EXTRACTED TEXT:
Sounds like an excellent addition to the code, now that there is a
order-of-returns dependency.

With a suitable comment, Reviewed-by: Andrew Cooper
<andrew.cooper3@citrix.com>

_______________________________________________
Xen-devel mailing list
Xen-devel@lists.xenproject.org
https://lists.xenproject.org/mailman/listinfo/xen-devel
[Xen-devel] [PATCH 2/4] x86/IRQ: bail early from irq_guest_eoi_timer_fn() when nothing is in flight
Posted by Jan Beulich 4 years, 11 months ago
There's no point entering the loop in the function in this case. Instead
there still being something in flight _after_ the loop would be an
actual problem: No timer would be running anymore for issuing the EOI
eventually, and hence this IRQ (and possibly lower priority ones) would
be blocked, perhaps indefinitely.

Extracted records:
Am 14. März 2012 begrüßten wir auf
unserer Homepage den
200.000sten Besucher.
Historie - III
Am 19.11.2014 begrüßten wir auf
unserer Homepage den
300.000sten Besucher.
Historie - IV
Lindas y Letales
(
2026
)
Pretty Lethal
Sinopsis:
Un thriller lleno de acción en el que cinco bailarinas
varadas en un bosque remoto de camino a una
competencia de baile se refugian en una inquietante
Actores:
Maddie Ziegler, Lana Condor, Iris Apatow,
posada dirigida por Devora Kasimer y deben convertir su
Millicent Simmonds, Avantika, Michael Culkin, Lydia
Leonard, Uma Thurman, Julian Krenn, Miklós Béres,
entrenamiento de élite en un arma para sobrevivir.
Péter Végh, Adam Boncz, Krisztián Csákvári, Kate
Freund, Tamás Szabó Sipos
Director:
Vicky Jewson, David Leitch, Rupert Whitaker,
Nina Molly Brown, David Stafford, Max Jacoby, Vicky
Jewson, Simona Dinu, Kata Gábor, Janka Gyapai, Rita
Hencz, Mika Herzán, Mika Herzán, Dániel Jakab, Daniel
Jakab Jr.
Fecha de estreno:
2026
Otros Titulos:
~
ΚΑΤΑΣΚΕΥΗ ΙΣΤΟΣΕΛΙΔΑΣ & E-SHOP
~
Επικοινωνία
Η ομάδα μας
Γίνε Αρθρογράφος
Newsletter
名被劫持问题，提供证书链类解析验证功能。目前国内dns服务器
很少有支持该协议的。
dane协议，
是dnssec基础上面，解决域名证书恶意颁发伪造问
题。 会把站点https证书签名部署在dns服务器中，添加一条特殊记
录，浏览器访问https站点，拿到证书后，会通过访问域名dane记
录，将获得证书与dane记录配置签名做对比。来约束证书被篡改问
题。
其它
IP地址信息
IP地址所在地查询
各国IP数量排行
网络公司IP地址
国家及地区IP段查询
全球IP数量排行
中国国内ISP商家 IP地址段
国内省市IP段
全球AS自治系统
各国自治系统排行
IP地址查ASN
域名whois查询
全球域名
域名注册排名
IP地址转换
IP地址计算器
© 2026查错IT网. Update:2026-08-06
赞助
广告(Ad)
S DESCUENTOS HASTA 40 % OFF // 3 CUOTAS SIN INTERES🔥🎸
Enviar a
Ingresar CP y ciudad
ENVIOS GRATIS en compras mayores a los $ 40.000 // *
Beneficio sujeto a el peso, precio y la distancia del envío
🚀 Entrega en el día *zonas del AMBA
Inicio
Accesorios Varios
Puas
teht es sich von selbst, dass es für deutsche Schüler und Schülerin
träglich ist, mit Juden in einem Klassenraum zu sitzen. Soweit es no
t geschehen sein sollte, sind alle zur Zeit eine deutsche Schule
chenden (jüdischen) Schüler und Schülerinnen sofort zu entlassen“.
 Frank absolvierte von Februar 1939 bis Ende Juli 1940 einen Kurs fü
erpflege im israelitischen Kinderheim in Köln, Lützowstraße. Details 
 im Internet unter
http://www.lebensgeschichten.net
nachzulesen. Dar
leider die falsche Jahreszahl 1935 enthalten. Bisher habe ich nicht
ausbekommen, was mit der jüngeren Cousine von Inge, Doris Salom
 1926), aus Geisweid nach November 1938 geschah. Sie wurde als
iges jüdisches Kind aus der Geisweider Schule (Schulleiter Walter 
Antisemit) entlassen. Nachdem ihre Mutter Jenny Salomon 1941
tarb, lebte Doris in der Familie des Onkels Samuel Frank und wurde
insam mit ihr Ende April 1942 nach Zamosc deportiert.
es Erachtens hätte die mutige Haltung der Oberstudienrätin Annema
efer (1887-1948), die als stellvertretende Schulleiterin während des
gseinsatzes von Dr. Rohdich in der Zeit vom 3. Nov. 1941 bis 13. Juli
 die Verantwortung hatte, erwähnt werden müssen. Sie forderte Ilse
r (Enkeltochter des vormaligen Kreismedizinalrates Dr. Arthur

WORK TO COMPLETE:
**1)** Quote the part of the mailing-list text that begins at the words "With a suitable" and stops after the words "blocked, perhaps indefinitely.".
**2)** Answer these questions using the mailing-list text.
(a) Whose name and email address appear with the Reviewed-by tag?
(b) From which function does patch 2/4 bail early?
(c) Who posted that patch?

ANSWERS FOR THIS EXERCISE:
**1)**
With a suitable comment, Reviewed-by: Andrew Cooper
<andrew.cooper3@citrix.com>

_______________________________________________
Xen-devel mailing list
Xen-devel@lists.xenproject.org
https://lists.xenproject.org/mailman/listinfo/xen-devel
[Xen-devel] [PATCH 2/4] x86/IRQ: bail early from irq_guest_eoi_timer_fn() when nothing is in flight
Posted by Jan Beulich 4 years, 11 months ago
There's no point entering the loop in the function in this case. Instead
there still being something in flight _after_ the loop would be an
actual problem: No timer would be running anymore for issuing the EOI
eventually, and hence this IRQ (and possibly lower priority ones) would
be blocked, perhaps indefinitely.

**2)**
(a) The Reviewed-by tag carries the name Andrew Cooper and the address andrew.cooper3@citrix.com.
(b) Patch 2/4 bails early from irq_guest_eoi_timer_fn().
(c) Jan Beulich posted the patch.